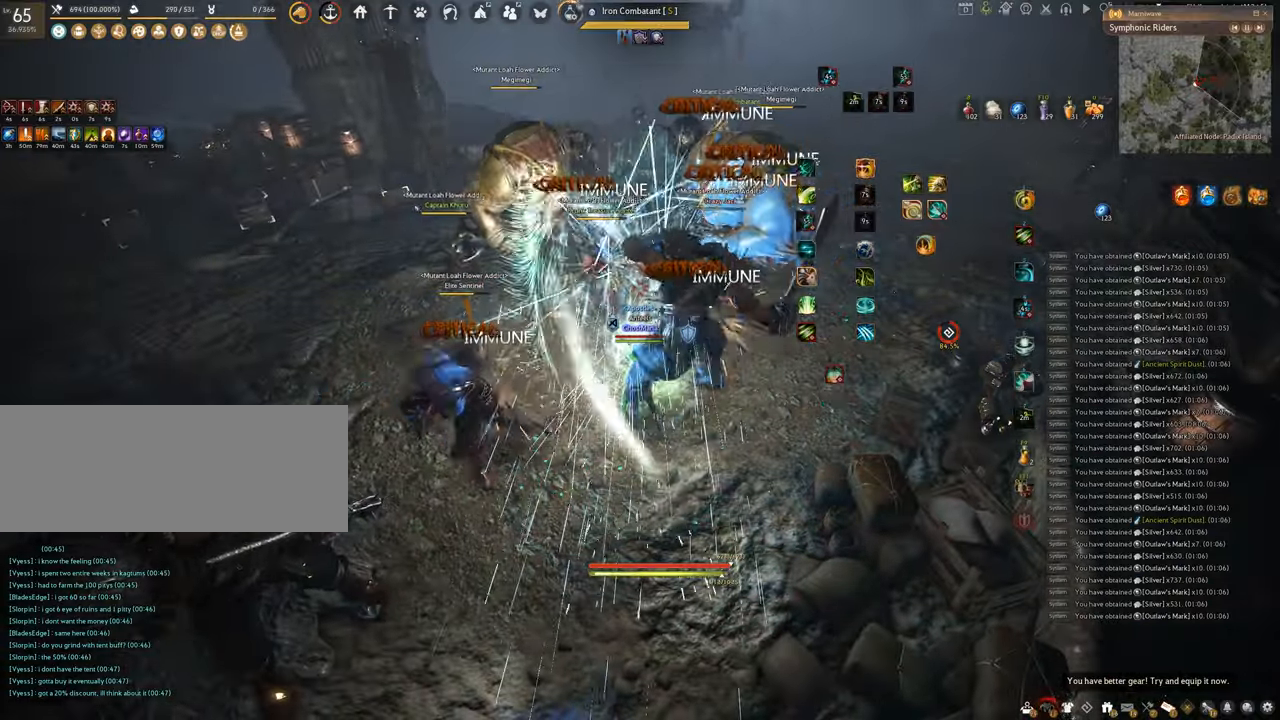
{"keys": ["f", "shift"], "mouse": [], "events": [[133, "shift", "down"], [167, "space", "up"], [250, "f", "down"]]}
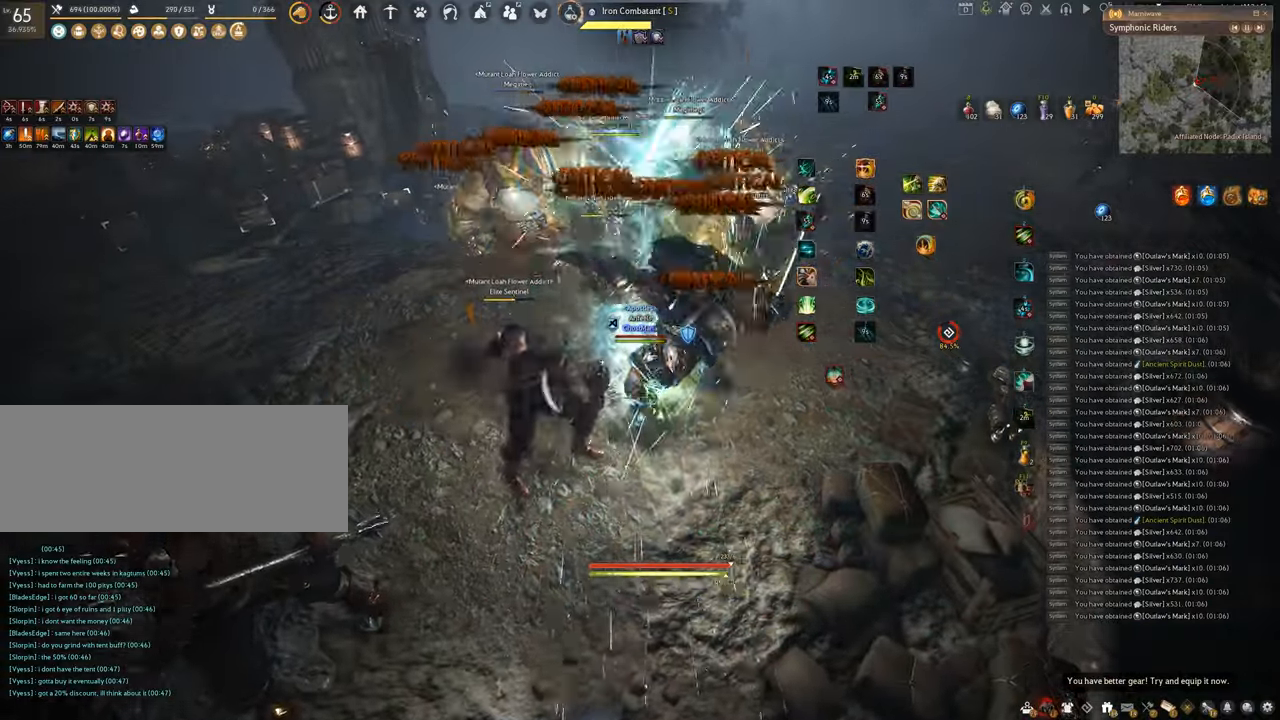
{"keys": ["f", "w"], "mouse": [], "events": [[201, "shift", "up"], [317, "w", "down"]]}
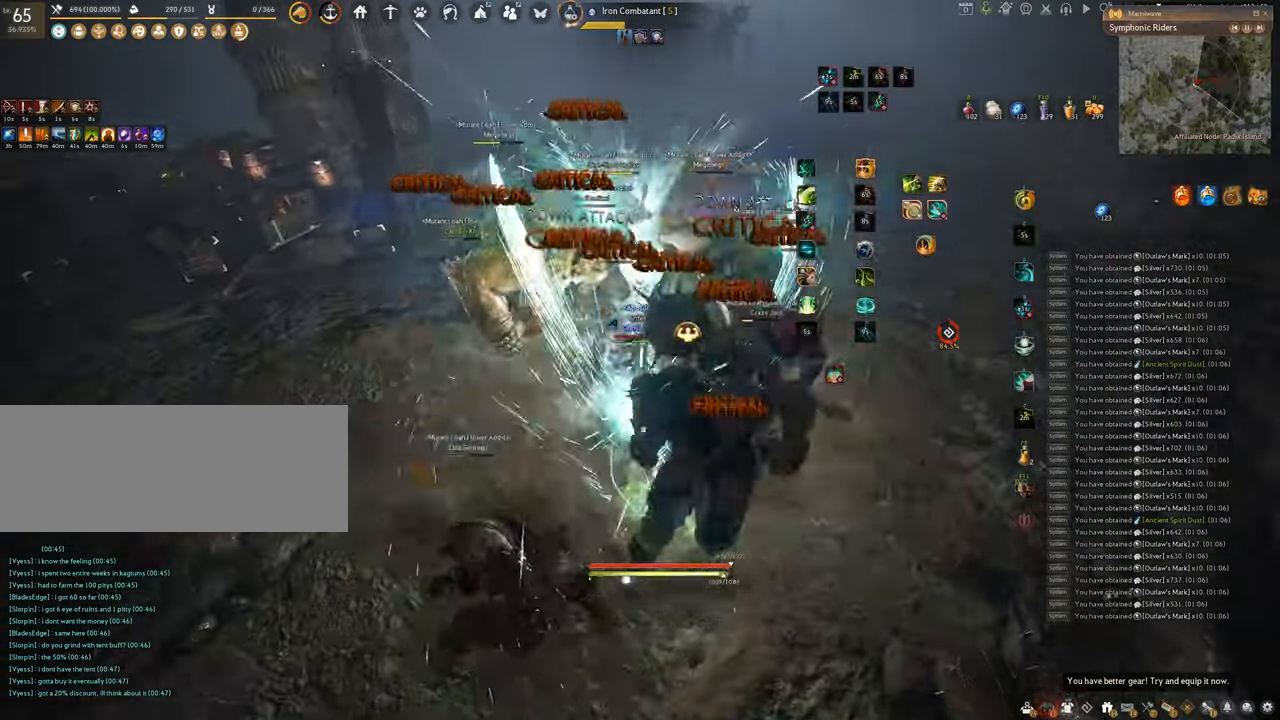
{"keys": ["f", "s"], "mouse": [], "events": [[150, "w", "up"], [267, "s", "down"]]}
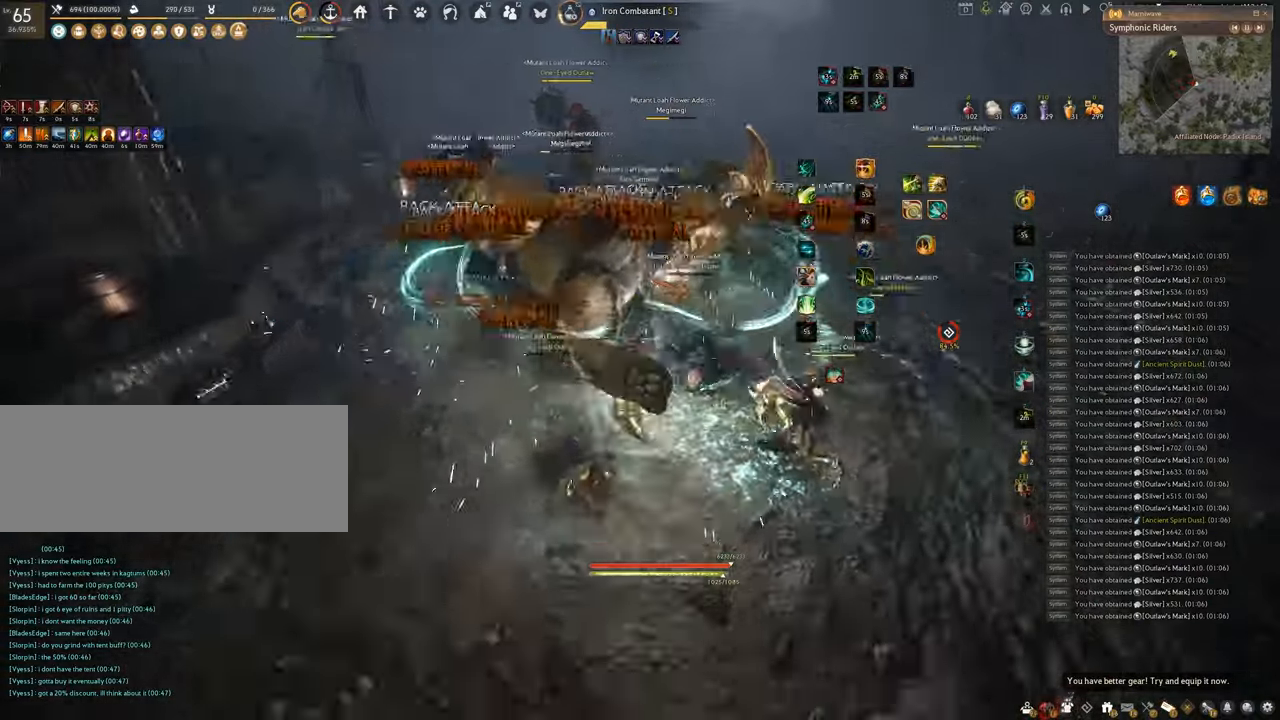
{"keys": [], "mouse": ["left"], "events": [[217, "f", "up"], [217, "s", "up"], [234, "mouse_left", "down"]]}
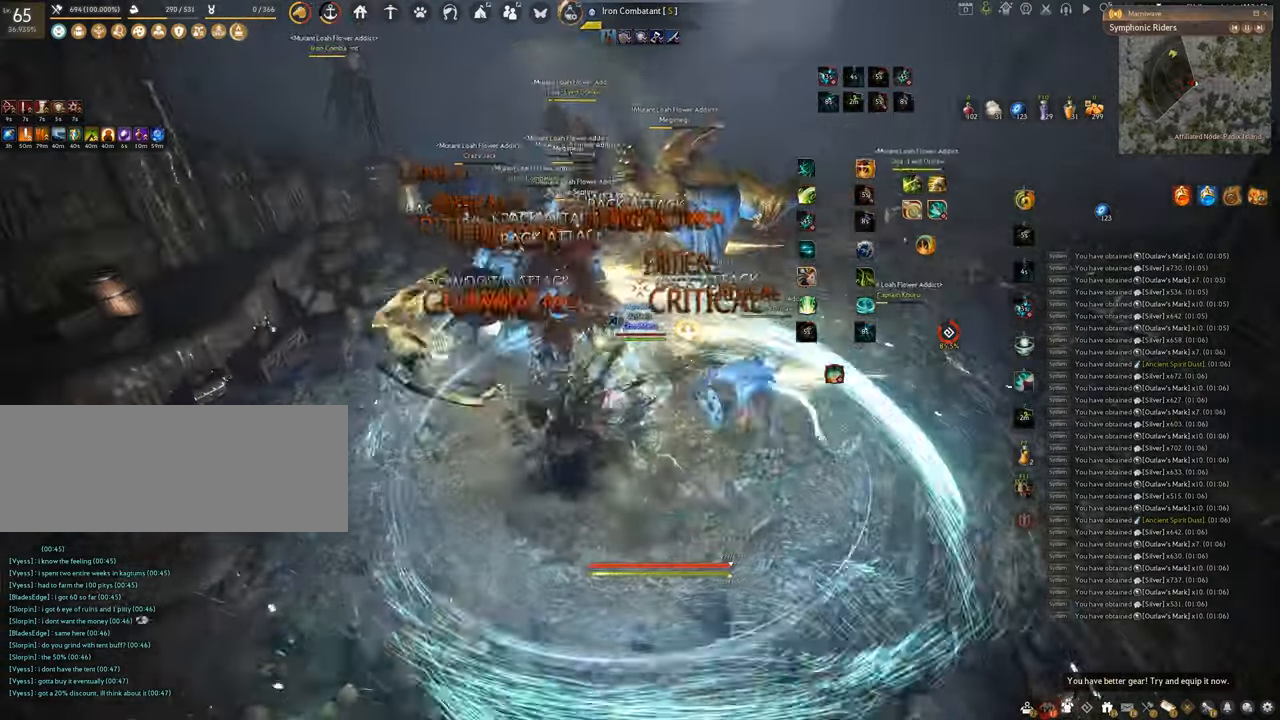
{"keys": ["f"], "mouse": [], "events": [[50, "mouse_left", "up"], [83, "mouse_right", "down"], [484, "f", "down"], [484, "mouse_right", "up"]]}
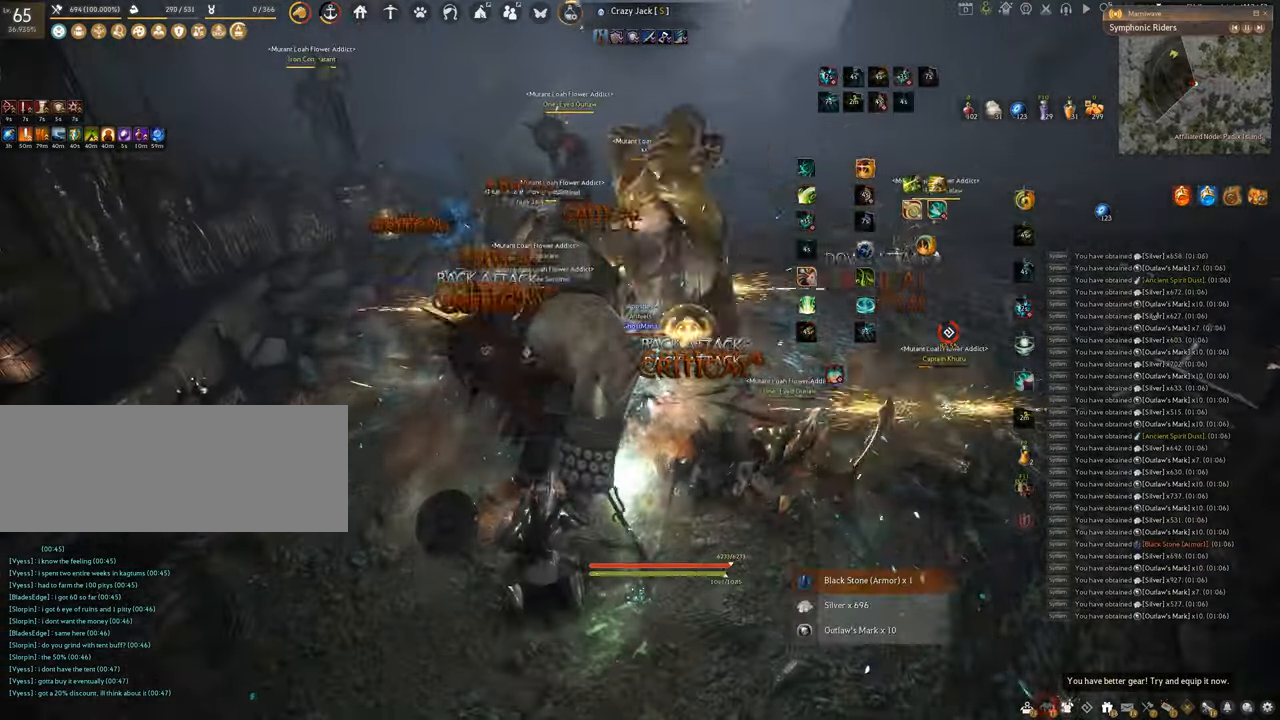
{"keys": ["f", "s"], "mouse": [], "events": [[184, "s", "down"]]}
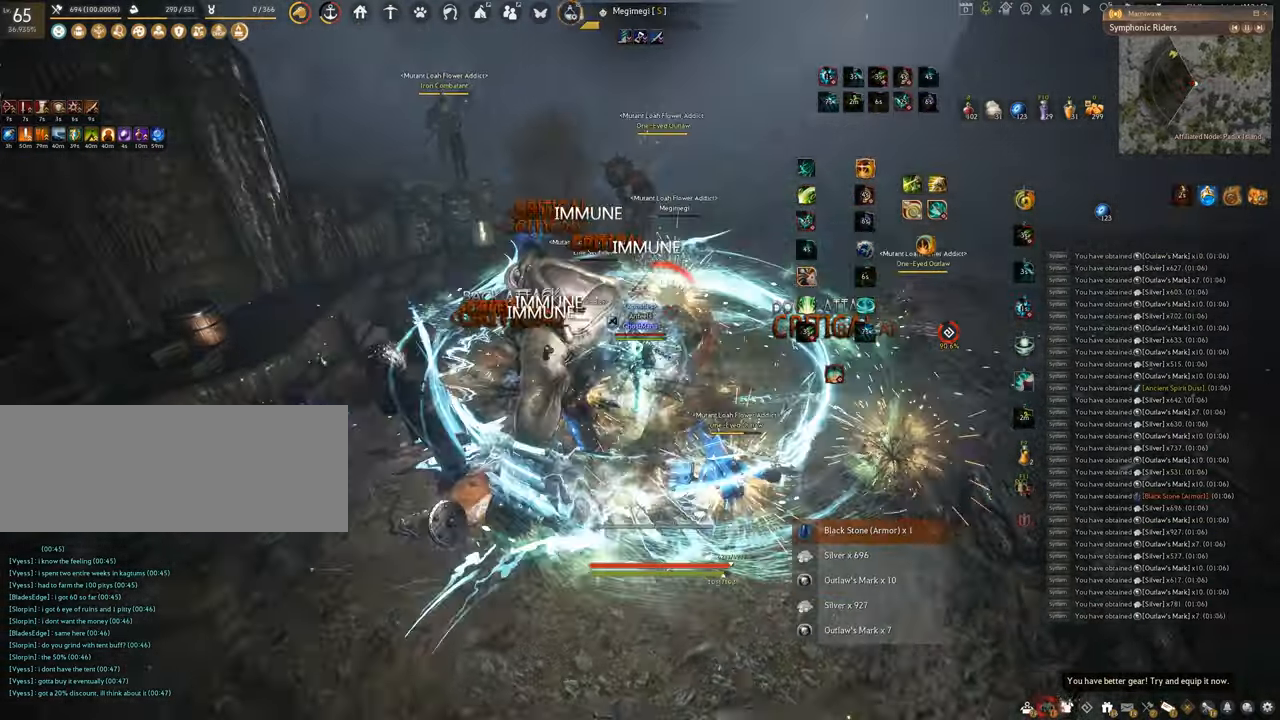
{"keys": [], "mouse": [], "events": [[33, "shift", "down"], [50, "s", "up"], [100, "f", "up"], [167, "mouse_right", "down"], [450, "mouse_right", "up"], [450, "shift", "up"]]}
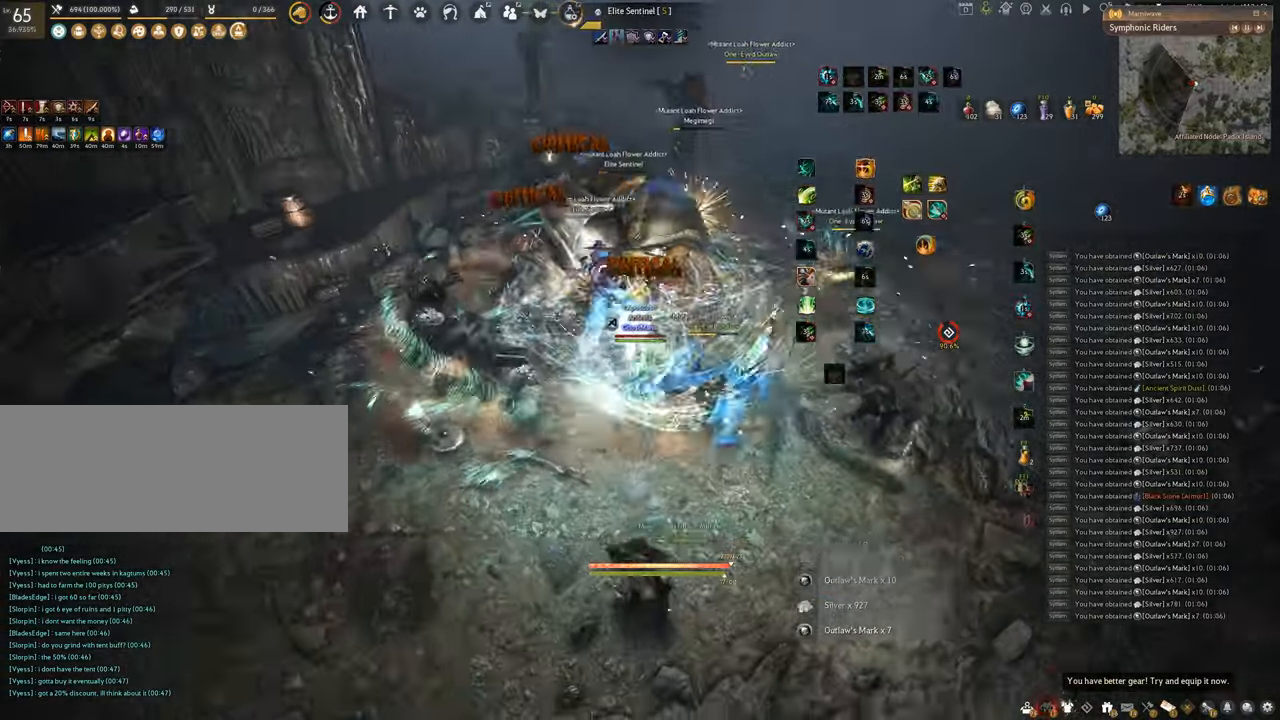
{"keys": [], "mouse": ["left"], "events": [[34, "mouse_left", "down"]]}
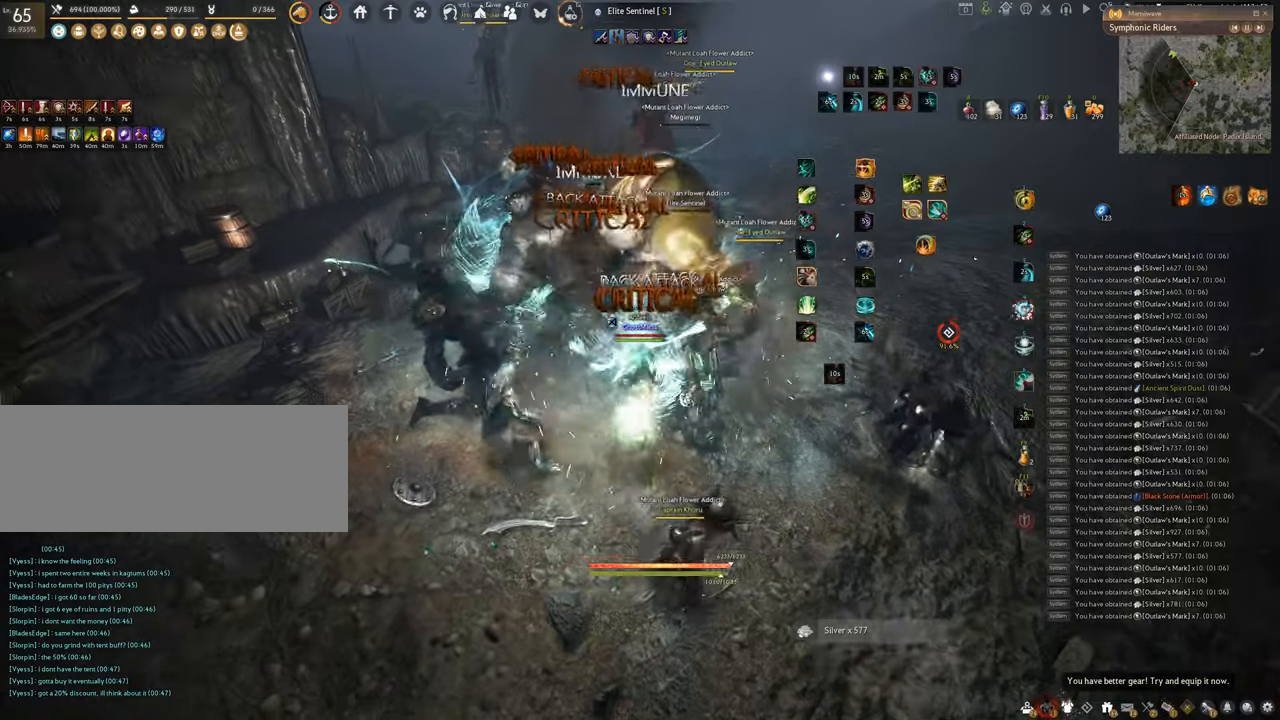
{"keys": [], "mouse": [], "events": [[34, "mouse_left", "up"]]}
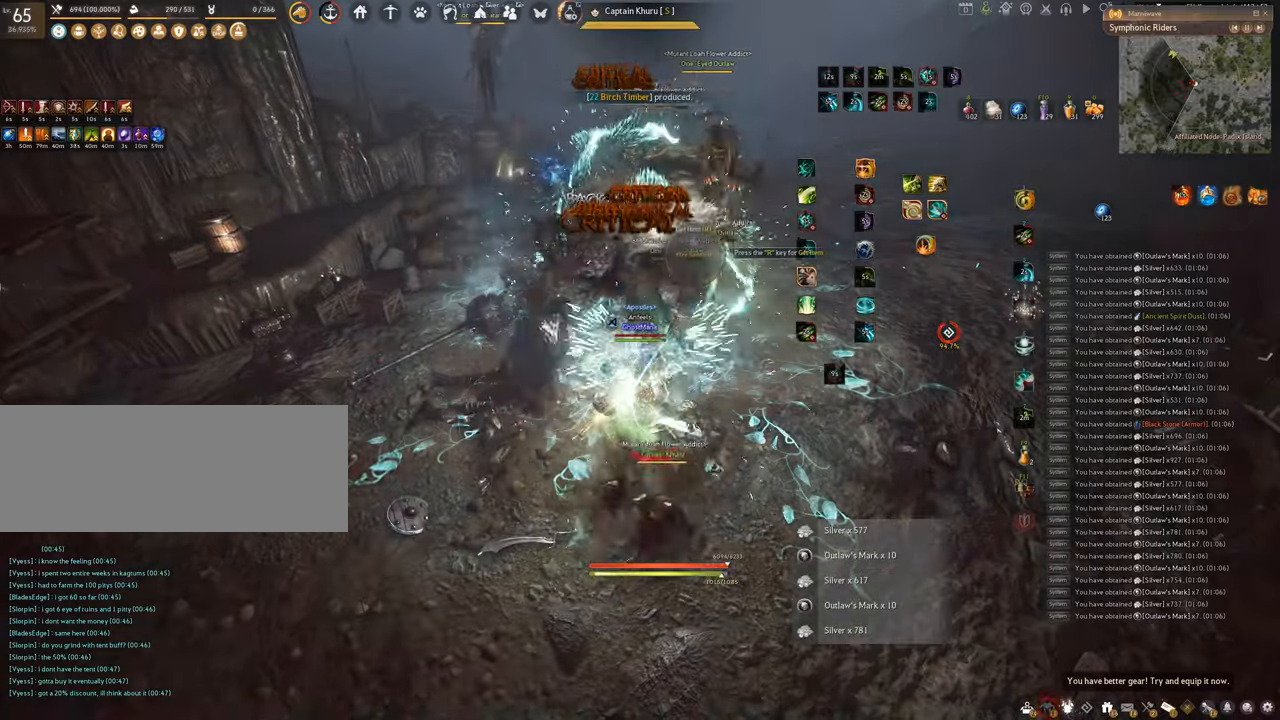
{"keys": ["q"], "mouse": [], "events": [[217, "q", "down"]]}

━━━━━━━━━━━━━━━━━━━━

**Goal of the exercise:**
Leave the pictures out. Repeat every entry above exactly.

**Reply:**
{"keys": ["f", "shift"], "mouse": [], "events": [[133, "shift", "down"], [167, "space", "up"], [250, "f", "down"]]}
{"keys": ["f", "w"], "mouse": [], "events": [[201, "shift", "up"], [317, "w", "down"]]}
{"keys": ["f", "s"], "mouse": [], "events": [[150, "w", "up"], [267, "s", "down"]]}
{"keys": [], "mouse": ["left"], "events": [[217, "f", "up"], [217, "s", "up"], [234, "mouse_left", "down"]]}
{"keys": ["f"], "mouse": [], "events": [[50, "mouse_left", "up"], [83, "mouse_right", "down"], [484, "f", "down"], [484, "mouse_right", "up"]]}
{"keys": ["f", "s"], "mouse": [], "events": [[184, "s", "down"]]}
{"keys": [], "mouse": [], "events": [[33, "shift", "down"], [50, "s", "up"], [100, "f", "up"], [167, "mouse_right", "down"], [450, "mouse_right", "up"], [450, "shift", "up"]]}
{"keys": [], "mouse": ["left"], "events": [[34, "mouse_left", "down"]]}
{"keys": [], "mouse": [], "events": [[34, "mouse_left", "up"]]}
{"keys": ["q"], "mouse": [], "events": [[217, "q", "down"]]}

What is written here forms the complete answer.